**LEESTEKST**
_ _ _ _

Belangrijk is dat het bijenhotel op een zonnige plek hangt en niet de hele dag in de schaduw.
10 dingen die je moet weten voor je een insectenhotel hangt
Je hebt misschien al gemerkt dat er door het mooie weer bijen, hommels en wespen rondvliegen. Misschien heb je zelfs al ongewenste gasten in je muren of grond aangetroffen. Om zulke zaken te vermijden, is het geen slecht idee om een insectenhotel te plaatsen. Maar kan dat zomaar overal? En zijn er nadelen aan verbonden?
Een bijenhotel is niet hetzelfde als een insectenhotel.
Die termen worden vaak door elkaar gebruikt, terwijl er wel een groot verschil is. Een bijenhotel bevat enkel gaatjes voor bijen: in hout of holle stengels. In een insectenhotel zijn er ook compartimenten die andere insecten lokken. Verwacht niet dat je honingbijen zal aantrekken. Dit is de enige soort die gedomesticeerd is en wordt gehouden door de imkers in bijenkassen -of korven. Je zal ze dus wel zien, maar ze zullen zich niet nestelen of een kolonie vormen in je tuin. Alle andere bijen zijn wilde bijen en daarvan heeft iedere soort zijn specifieke voorkeur. Zo nestelt meer dan de helft van de soorten in de grond, zij komen dan ook nooit in bijenhotels terecht. Enkel de bovengronds nestelende soorten worden aangetrokken door bijenhotels. Er zijn ook sociale wilde bijen, die in kolonies leven, zoals de hommels, die zich niet in een bijenhotel nestelen. Voor hommels kan je wel speciale hommelkasten plaatsen, maar de kans op succes is klein.
Je plaatst je insectenhotel het best in het voorjaar.

_ _ _ _

**GEGEVENS**
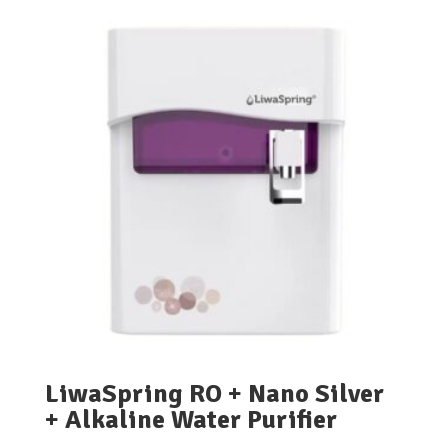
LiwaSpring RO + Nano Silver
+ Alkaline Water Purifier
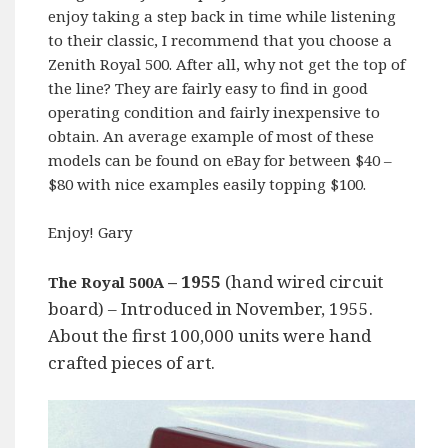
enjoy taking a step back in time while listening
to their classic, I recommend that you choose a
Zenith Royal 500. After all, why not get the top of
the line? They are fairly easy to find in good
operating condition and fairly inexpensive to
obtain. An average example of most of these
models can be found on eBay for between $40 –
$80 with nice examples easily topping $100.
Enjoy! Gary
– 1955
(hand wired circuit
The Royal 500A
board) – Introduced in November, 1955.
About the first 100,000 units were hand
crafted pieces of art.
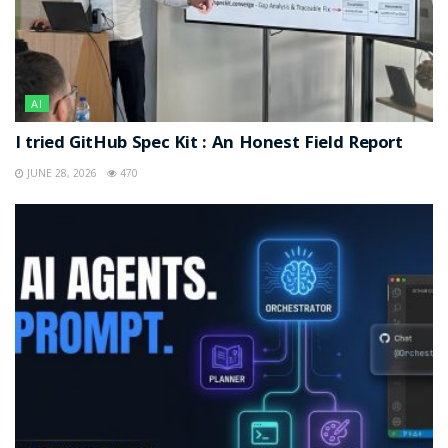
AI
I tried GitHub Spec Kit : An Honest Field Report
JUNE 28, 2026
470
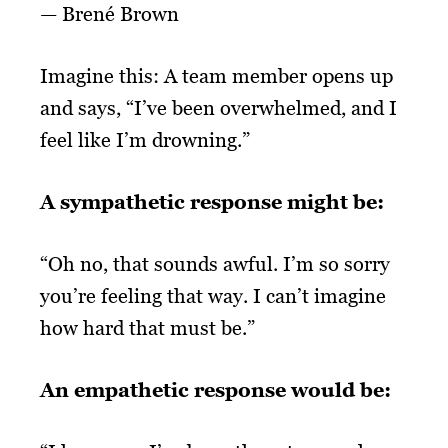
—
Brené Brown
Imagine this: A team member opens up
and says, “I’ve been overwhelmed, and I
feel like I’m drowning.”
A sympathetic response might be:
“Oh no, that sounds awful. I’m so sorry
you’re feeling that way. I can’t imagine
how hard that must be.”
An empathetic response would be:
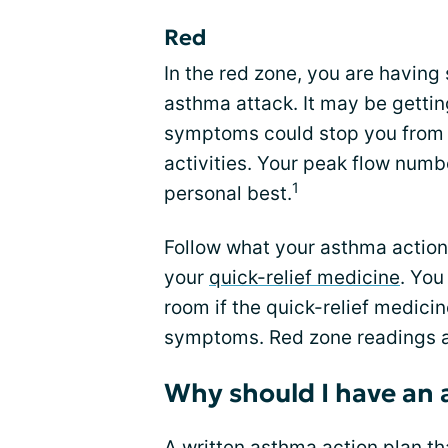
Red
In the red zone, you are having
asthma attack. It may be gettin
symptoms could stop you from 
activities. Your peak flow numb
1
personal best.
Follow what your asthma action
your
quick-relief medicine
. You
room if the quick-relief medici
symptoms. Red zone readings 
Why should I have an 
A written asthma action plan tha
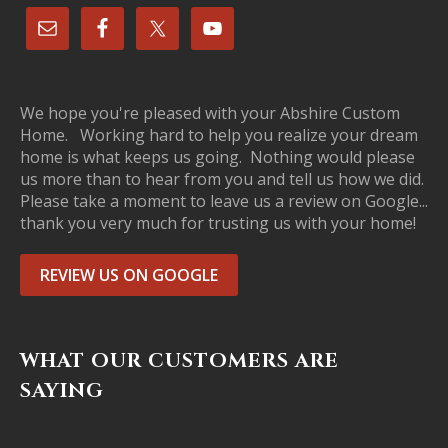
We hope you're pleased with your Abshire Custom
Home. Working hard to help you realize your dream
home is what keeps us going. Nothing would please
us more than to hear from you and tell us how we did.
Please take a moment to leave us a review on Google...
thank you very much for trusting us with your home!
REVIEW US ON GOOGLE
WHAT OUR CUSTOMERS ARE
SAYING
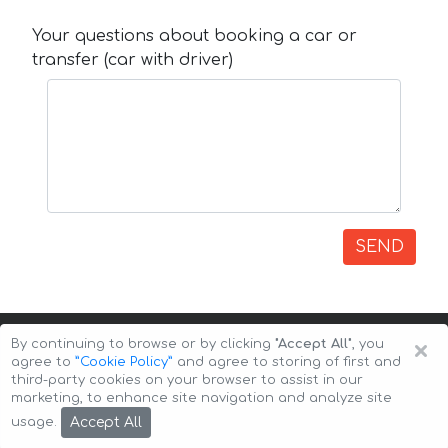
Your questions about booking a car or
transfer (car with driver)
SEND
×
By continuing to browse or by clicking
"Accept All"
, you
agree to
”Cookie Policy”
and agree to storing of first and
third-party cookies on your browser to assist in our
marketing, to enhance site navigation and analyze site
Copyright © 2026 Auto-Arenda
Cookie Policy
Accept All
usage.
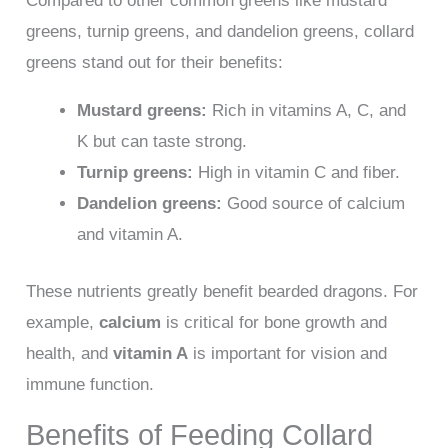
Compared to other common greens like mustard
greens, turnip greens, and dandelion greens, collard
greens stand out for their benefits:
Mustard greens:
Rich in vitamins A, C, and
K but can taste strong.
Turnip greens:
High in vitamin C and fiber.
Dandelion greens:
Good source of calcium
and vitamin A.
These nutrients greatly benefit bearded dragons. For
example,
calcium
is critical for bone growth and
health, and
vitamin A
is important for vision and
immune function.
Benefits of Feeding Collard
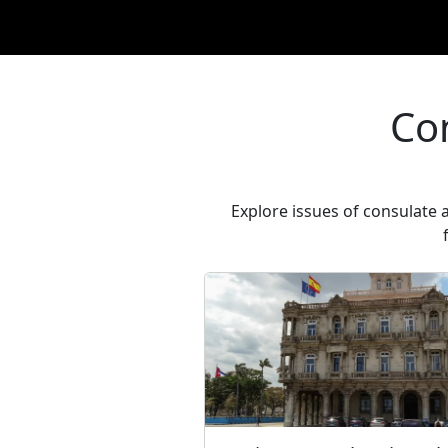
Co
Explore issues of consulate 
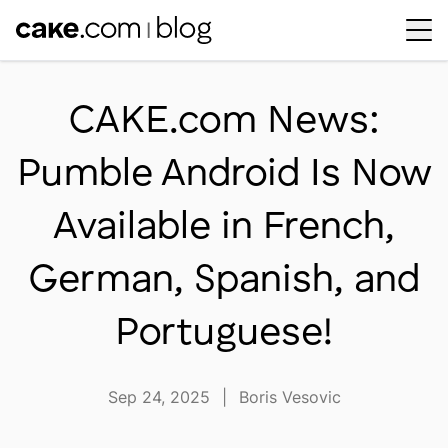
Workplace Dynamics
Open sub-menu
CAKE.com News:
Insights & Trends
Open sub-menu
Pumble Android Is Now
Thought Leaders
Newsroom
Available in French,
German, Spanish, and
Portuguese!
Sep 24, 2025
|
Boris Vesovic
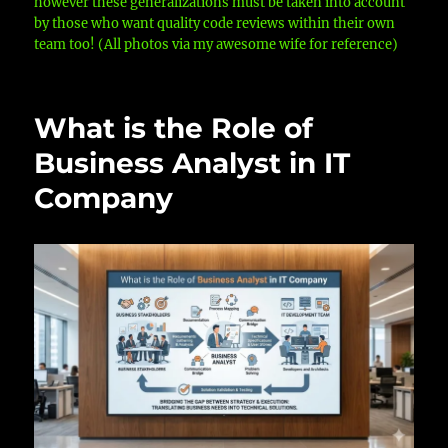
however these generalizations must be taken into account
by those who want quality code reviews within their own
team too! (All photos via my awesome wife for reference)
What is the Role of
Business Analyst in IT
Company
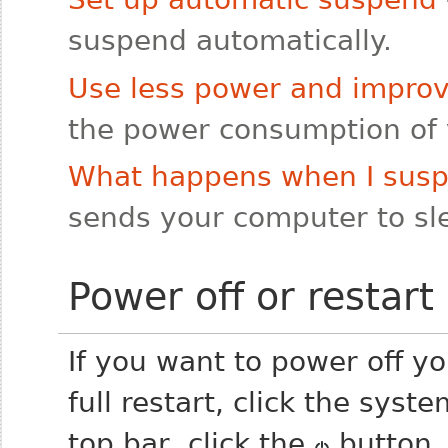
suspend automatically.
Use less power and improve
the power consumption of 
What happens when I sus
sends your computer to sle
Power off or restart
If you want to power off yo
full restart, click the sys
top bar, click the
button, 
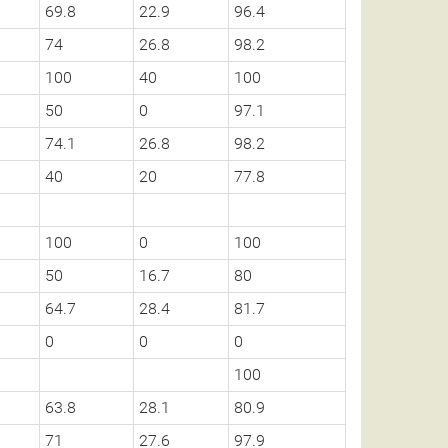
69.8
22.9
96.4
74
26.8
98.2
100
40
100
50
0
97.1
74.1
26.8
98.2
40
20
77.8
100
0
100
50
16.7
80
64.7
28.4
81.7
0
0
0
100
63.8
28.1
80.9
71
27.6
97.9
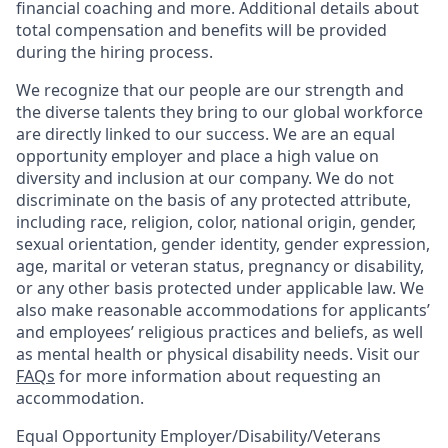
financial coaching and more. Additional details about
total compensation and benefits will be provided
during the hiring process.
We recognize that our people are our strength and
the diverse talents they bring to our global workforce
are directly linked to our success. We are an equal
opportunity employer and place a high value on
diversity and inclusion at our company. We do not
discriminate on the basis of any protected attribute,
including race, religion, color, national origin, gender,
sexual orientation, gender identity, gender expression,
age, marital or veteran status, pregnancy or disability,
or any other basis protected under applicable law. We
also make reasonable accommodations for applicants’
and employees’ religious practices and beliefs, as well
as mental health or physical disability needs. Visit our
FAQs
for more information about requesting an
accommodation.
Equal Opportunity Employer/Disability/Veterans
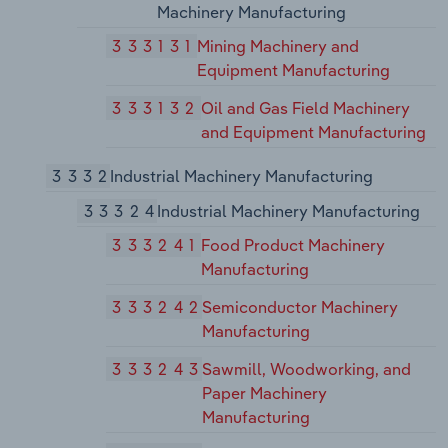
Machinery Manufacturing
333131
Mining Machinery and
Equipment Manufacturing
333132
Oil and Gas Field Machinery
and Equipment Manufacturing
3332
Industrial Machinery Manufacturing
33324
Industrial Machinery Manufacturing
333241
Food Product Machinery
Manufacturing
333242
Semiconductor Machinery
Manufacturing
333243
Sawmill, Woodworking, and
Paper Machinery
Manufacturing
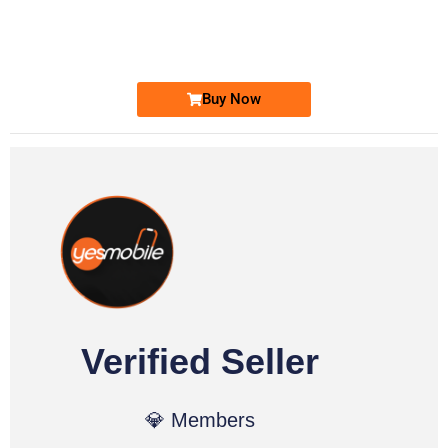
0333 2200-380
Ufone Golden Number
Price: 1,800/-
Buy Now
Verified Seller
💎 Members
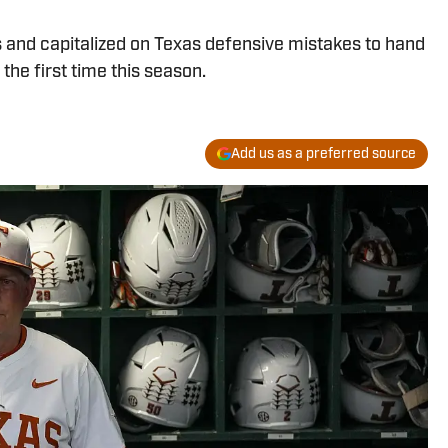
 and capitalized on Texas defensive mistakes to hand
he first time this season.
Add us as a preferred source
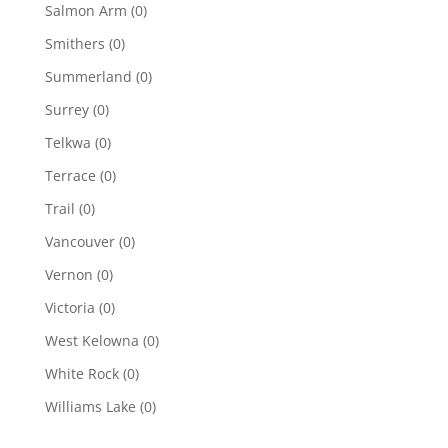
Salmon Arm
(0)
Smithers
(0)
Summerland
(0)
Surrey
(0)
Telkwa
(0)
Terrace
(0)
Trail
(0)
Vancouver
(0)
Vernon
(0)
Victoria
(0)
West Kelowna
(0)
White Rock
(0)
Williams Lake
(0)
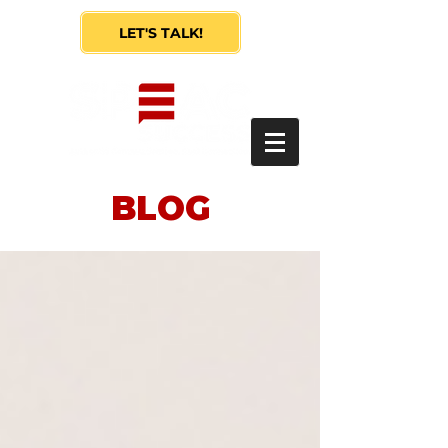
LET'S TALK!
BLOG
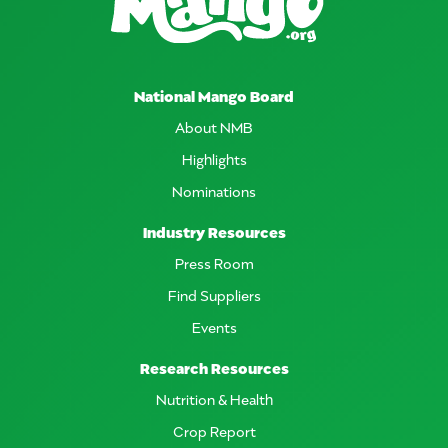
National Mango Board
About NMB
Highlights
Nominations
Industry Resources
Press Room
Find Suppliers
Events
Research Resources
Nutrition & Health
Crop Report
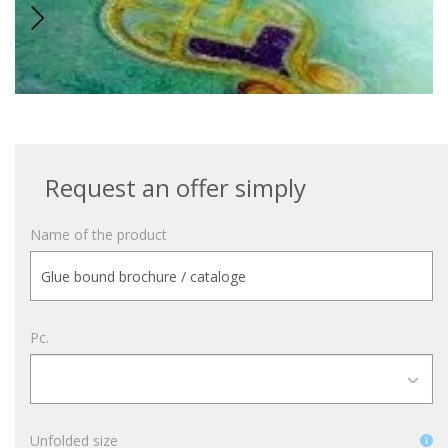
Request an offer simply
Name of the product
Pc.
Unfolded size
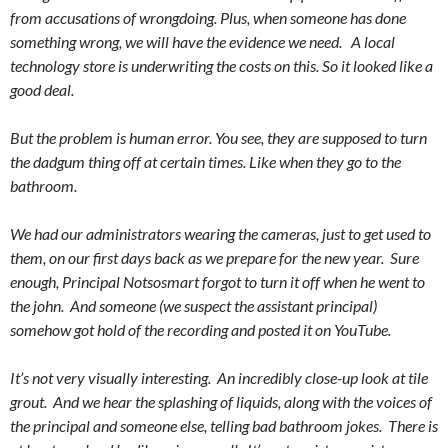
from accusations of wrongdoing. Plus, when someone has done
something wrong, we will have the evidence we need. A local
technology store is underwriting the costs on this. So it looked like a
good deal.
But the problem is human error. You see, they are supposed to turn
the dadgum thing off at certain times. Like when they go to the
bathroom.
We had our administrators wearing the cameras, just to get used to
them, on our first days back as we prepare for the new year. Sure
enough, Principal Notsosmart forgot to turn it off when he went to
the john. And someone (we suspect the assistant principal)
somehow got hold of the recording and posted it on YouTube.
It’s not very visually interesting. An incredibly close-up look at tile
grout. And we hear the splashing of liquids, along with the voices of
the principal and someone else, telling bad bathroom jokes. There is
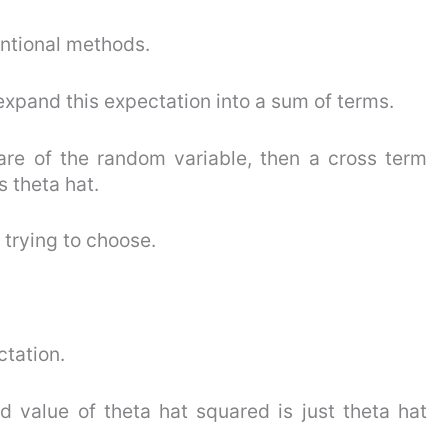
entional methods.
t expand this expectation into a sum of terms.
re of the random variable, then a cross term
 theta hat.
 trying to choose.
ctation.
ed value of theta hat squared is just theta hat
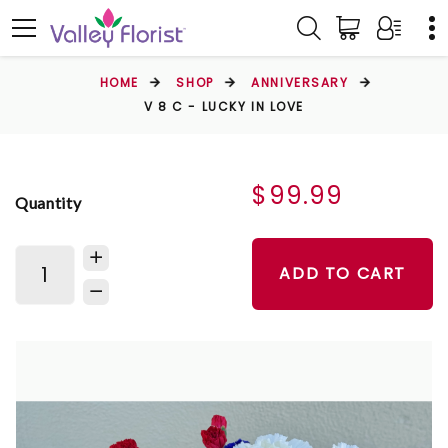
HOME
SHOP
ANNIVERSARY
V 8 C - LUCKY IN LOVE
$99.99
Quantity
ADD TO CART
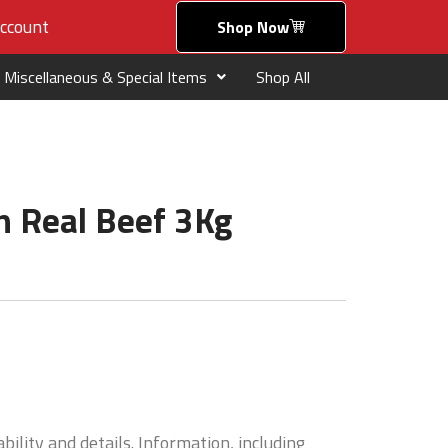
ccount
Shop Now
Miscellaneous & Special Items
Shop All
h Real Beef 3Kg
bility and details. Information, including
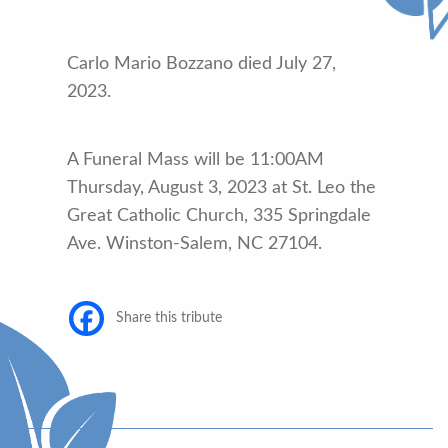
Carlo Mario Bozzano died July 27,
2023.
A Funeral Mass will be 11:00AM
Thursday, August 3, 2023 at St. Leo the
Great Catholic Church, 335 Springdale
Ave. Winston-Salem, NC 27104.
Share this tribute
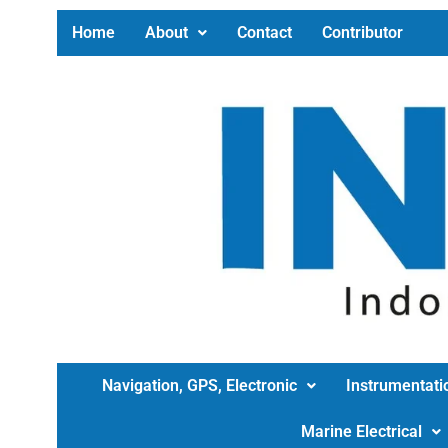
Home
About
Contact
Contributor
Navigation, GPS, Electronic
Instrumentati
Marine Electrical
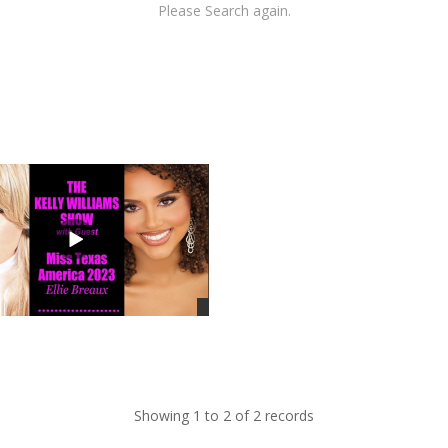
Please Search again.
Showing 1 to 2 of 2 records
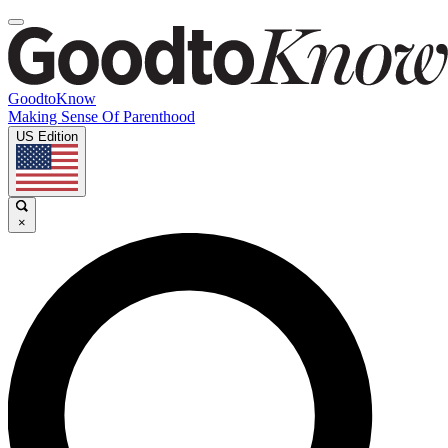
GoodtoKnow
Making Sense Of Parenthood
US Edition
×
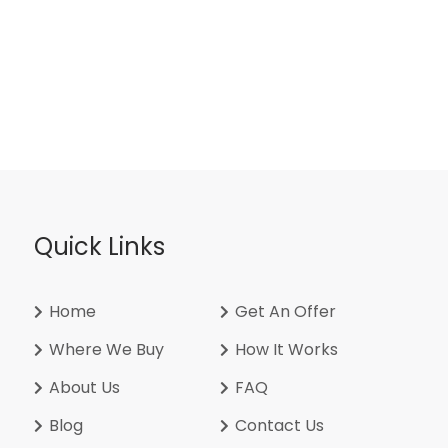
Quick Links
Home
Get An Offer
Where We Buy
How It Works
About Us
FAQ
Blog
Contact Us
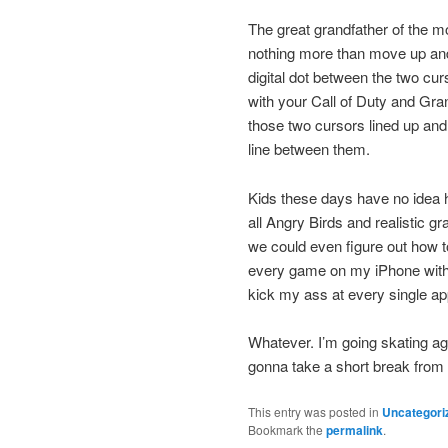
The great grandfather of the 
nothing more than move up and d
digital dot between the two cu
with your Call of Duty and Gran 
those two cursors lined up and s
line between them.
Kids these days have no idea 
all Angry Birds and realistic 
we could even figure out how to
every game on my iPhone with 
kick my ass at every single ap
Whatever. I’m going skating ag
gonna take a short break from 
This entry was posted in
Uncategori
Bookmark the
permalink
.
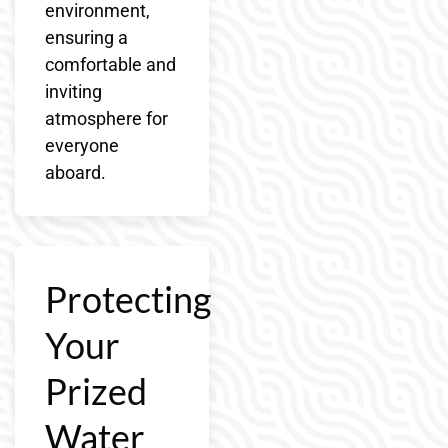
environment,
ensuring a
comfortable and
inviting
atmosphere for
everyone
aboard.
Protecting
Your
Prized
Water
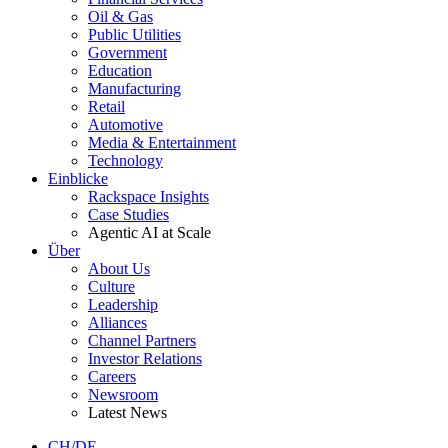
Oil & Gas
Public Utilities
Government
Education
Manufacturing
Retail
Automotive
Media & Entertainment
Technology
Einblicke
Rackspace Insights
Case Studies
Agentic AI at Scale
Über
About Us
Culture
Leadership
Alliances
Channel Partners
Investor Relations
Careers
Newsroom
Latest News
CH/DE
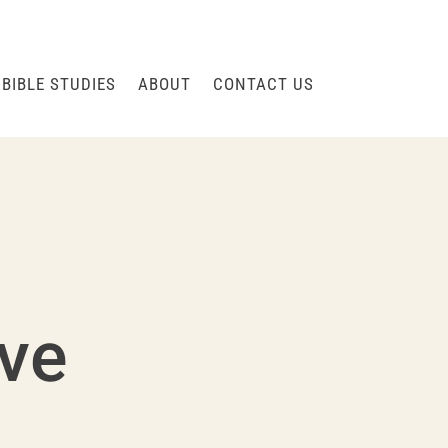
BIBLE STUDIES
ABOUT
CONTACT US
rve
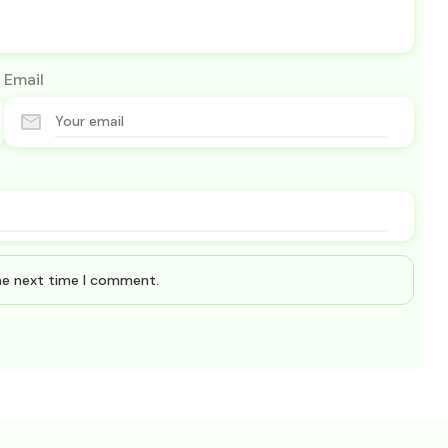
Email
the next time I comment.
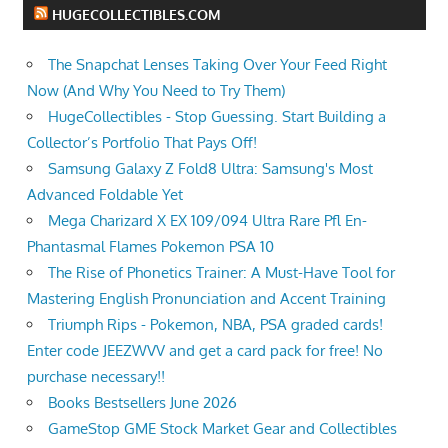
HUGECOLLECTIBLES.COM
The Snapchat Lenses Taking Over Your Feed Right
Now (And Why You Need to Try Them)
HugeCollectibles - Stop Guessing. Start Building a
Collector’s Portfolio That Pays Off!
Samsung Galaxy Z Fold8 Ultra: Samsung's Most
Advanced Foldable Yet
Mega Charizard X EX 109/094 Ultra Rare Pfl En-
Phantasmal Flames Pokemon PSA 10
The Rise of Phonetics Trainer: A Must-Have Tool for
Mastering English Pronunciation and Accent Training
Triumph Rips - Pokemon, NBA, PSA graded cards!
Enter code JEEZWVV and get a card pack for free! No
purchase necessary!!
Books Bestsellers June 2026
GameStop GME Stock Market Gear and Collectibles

_ _ _ _

**OPDRACHTEN**
1 – Waar moet een bijenhotel volgens de leestekst hangen?
2 – Vat de leestekst over insectenhotels samen in twee zinnen.
De gegevens doen hier niet ter zake.

**ANTWOORDEN**
1 – Op een zonnige plek, en niet de hele dag in de schaduw.

2 – Een bijenhotel heeft alleen gaatjes voor bijen, terwijl een insectenhotel ook ruimtes heeft die andere insecten lokken. Honingbijen, hommels en wilde bijen die in de grond nestelen komen er niet in te wonen, want alleen wilde bijen die boven de grond nestelen worden door een bijenhotel aangetrokken.